AGE / VALUE:Enclosed chaincase pie plate alert posted by: Chris on 12/1/2002 at 8:11:21 PM
Enclosed chaincase pie plate alert:
Yes, the part you may be missing is being offered on earth, on the web!
E- bay item #742570524
3 antique Raleigh, Sunbeam bicycle crank covers

Not my auction, no relation to seller. One day, when the '
'location' given is another planet besides Earth, my questions like: "Where did all this stuff disappear to? will be answered!


   RE:AGE / VALUE:Enclosed chaincase pie plate alert posted by David on 12/1/2002 at 11:42:25 PM
But two of the little sliding doors must have fallen off in orbit!






ENGLISH ROADSTERS:Raleigh finally close posted by: Catfood Rob on 12/1/2002 at 6:48:15 PM
Raleigh finally closed its doors for the very last time while you guys celebrated Thanksgiving.
All the employees have gone, except the management, and the last factory on Triumph road has closed for good.
Raleigh will now sell bikes built in the far east, but plans are afoot to spoke up wheels in the U.K. for top end bikes...but not in Nottingham.
A sad day for an English business that has been producing bikes for a century.
At least the brand "Raleigh" survives...for now.
Full details and news stories are on www.RaleighChopper.info in the history section.


   RE:ENGLISH ROADSTERS:Raleigh finally close posted by P.C. Kohler on 12/2/2002 at 3:57:32 AM
28 November 2002: A Day Which Will Live In Infamy.

Raleigh Triumph Road Works, R.I.P.

But not without a word of thanks to all those Raleigh men and women who gave us Best of British and made us proud to Ride Awheel on Sheffield Steel.

P.C. Kohler, sad to see The Heron fly off to Asian Skies






AGE / VALUE: posted by: Mucus on 12/1/2002 at 4:37:11 PM
I have a ladies Raleigh roadster frame, no fork, that I'd like to move along.

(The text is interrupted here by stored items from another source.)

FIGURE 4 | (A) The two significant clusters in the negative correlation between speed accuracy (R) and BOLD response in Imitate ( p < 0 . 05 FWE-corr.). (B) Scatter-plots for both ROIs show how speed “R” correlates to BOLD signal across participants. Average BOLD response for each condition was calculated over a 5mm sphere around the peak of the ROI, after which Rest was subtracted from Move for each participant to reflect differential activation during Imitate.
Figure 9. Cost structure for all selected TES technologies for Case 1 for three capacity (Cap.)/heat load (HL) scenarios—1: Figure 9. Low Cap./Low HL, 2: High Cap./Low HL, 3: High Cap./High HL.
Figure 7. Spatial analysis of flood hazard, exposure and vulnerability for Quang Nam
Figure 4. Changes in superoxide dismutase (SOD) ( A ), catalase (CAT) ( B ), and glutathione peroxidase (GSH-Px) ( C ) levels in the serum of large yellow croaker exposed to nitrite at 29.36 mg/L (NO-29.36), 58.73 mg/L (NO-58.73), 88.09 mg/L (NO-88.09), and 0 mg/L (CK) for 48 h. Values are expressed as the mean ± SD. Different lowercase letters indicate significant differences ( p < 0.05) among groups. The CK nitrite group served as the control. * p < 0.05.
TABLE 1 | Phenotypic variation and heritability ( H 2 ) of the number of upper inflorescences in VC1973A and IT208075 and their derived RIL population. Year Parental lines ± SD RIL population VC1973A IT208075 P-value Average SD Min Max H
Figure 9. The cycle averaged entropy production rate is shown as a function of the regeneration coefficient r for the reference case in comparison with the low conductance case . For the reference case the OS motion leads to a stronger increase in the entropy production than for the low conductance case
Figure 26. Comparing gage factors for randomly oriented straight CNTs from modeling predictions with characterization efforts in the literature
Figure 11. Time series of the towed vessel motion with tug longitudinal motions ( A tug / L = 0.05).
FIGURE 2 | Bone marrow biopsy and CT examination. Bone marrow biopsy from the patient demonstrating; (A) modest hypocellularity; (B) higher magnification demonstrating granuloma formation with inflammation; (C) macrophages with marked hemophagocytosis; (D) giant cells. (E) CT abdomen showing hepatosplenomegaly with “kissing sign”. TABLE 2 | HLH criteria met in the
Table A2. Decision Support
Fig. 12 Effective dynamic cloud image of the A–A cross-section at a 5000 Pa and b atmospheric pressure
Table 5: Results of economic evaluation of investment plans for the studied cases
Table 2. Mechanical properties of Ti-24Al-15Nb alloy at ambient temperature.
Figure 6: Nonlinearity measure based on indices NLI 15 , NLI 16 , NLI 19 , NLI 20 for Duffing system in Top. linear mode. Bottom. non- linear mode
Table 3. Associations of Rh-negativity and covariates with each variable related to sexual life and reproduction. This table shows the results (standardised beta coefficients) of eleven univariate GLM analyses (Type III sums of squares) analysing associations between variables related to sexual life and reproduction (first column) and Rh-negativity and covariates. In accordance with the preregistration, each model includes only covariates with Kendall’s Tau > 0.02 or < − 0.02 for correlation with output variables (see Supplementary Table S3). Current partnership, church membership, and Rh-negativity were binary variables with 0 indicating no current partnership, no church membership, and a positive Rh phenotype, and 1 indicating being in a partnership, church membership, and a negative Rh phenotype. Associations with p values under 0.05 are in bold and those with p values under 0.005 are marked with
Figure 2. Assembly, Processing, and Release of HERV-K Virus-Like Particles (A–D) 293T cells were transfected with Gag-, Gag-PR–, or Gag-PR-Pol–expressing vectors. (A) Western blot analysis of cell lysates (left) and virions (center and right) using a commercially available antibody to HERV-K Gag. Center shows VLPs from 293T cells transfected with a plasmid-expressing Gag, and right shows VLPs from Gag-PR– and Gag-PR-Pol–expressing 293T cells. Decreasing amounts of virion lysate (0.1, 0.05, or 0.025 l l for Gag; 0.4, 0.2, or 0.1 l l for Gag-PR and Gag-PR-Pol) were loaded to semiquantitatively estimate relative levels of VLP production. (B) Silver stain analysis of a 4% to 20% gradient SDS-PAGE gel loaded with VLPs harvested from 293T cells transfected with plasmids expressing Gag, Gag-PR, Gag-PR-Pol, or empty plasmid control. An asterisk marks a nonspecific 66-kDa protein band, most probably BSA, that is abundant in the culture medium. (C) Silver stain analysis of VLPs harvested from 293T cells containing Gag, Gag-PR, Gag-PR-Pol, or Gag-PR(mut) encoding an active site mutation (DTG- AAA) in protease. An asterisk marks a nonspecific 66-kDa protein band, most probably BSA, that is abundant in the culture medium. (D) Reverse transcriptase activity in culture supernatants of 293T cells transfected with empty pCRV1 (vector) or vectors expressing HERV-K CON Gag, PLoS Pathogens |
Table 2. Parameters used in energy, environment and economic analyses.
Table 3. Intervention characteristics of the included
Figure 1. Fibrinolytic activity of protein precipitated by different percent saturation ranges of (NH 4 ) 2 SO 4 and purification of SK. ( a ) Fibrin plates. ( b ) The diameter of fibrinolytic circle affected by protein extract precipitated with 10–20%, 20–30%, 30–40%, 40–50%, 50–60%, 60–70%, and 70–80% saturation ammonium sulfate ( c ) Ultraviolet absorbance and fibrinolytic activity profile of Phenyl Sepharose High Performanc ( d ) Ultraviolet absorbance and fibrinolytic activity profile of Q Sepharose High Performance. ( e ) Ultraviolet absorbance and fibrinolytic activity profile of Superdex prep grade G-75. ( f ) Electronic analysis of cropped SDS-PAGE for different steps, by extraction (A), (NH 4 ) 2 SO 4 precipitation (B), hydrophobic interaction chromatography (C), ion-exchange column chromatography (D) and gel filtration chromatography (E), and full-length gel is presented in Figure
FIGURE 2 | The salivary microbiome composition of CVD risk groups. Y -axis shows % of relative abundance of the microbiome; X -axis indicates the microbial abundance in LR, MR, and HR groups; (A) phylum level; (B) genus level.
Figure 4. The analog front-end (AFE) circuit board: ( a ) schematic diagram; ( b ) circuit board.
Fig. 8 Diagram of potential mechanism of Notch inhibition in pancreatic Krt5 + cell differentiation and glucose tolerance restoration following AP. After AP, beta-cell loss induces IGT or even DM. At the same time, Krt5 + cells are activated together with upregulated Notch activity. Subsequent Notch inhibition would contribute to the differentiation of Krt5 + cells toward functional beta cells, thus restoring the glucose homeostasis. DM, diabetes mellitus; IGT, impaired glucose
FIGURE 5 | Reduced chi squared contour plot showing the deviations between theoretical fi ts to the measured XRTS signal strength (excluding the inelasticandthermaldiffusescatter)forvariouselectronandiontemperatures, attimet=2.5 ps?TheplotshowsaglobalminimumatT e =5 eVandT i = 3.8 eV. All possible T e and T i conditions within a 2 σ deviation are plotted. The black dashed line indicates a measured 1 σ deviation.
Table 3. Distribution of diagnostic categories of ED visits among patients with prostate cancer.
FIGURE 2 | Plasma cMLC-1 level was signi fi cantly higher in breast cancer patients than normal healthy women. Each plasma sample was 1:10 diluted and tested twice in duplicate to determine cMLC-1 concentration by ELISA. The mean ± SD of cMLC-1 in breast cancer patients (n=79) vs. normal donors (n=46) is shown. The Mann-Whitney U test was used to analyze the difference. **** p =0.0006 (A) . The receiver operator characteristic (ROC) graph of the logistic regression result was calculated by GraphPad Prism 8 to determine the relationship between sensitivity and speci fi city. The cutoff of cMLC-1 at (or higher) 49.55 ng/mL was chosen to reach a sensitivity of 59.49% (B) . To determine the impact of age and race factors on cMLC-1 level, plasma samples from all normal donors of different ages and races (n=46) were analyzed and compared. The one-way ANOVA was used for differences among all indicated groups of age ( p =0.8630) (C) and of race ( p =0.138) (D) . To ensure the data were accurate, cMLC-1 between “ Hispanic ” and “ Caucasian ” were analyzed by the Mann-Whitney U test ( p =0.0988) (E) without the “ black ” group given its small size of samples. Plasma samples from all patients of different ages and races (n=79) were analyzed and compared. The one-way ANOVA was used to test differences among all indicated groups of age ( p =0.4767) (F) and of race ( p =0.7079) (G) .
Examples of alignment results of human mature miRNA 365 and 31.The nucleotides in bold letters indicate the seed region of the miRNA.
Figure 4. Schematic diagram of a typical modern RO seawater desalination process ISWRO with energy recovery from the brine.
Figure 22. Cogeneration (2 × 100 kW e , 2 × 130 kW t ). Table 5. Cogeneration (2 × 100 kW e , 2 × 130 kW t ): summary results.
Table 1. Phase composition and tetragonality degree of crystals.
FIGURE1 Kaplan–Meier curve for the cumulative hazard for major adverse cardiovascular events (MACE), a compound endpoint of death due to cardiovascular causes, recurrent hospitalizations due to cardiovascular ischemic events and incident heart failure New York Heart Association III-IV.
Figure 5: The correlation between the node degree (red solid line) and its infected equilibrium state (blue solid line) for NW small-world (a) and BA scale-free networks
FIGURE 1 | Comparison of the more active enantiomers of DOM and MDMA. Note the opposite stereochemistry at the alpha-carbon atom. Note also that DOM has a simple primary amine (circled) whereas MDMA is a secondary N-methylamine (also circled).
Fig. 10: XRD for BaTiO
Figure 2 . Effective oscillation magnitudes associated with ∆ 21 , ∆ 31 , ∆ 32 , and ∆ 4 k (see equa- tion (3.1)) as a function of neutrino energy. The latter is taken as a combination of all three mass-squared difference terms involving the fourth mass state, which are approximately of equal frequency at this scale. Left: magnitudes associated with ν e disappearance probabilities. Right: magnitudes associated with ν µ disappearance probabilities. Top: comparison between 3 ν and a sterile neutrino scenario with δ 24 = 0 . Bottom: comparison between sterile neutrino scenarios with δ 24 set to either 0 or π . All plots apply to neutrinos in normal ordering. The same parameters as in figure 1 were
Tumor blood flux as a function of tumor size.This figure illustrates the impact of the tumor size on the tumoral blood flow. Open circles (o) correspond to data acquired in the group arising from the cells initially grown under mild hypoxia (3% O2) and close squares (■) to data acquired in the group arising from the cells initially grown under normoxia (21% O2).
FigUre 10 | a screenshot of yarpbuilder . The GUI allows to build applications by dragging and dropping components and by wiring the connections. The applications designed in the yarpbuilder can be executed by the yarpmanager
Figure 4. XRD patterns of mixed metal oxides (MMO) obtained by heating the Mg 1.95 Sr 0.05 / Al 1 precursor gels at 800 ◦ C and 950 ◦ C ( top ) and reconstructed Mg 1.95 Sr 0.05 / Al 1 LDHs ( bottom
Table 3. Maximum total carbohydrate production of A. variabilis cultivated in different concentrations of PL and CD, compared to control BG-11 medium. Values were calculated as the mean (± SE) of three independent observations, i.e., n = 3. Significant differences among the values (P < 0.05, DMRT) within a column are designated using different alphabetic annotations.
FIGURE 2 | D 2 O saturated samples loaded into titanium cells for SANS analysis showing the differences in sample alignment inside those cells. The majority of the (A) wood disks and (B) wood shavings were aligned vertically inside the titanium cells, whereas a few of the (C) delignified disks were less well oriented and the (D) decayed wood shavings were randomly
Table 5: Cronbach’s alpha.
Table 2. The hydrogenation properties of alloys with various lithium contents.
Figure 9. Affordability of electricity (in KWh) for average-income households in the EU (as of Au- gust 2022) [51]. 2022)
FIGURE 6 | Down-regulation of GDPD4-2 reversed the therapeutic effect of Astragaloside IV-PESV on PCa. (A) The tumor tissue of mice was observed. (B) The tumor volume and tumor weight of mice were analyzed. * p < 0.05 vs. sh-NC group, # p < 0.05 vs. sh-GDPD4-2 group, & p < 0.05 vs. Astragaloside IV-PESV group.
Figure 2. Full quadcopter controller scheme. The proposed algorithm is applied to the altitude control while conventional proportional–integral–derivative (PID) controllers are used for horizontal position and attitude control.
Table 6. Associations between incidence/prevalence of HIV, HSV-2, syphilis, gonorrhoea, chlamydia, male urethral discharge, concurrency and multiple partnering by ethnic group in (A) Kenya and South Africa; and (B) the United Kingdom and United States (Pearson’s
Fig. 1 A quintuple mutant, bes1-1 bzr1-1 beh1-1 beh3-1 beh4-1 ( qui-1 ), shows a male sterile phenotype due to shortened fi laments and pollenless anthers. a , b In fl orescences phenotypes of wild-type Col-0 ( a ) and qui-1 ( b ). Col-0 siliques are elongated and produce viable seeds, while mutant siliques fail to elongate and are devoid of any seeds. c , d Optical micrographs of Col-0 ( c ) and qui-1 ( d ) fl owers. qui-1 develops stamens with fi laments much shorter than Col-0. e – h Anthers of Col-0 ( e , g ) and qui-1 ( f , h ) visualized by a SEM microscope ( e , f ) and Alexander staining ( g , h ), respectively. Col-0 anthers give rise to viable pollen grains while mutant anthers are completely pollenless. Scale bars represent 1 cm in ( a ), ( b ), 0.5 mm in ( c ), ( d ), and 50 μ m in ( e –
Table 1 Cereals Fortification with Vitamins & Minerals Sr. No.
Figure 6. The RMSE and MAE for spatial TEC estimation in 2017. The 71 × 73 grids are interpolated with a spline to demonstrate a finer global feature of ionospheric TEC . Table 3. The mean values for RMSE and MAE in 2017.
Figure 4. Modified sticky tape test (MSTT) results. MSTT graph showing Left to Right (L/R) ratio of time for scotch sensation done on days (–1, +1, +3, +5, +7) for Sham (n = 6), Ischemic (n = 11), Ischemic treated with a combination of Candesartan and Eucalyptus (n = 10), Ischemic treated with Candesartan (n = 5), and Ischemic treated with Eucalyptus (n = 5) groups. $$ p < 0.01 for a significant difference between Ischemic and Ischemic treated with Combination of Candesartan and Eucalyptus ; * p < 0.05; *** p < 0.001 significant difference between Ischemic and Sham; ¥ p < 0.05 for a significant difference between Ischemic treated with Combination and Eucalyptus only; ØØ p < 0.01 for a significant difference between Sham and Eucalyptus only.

Anyone want it? $10 and postage, which would be about $8 so figure $18. If anyone wants it lemme know before I toss it.
M







MISC:fatter tires posted by: Lincoln on 12/1/2002 at 2:04:26 AM
Are there somewhat wider tires one can put on English 3 speed wheels? (which are, I think, 590mm at the bead). Need to get bike that'll go on packed sand and gravel and 3 speeds are common.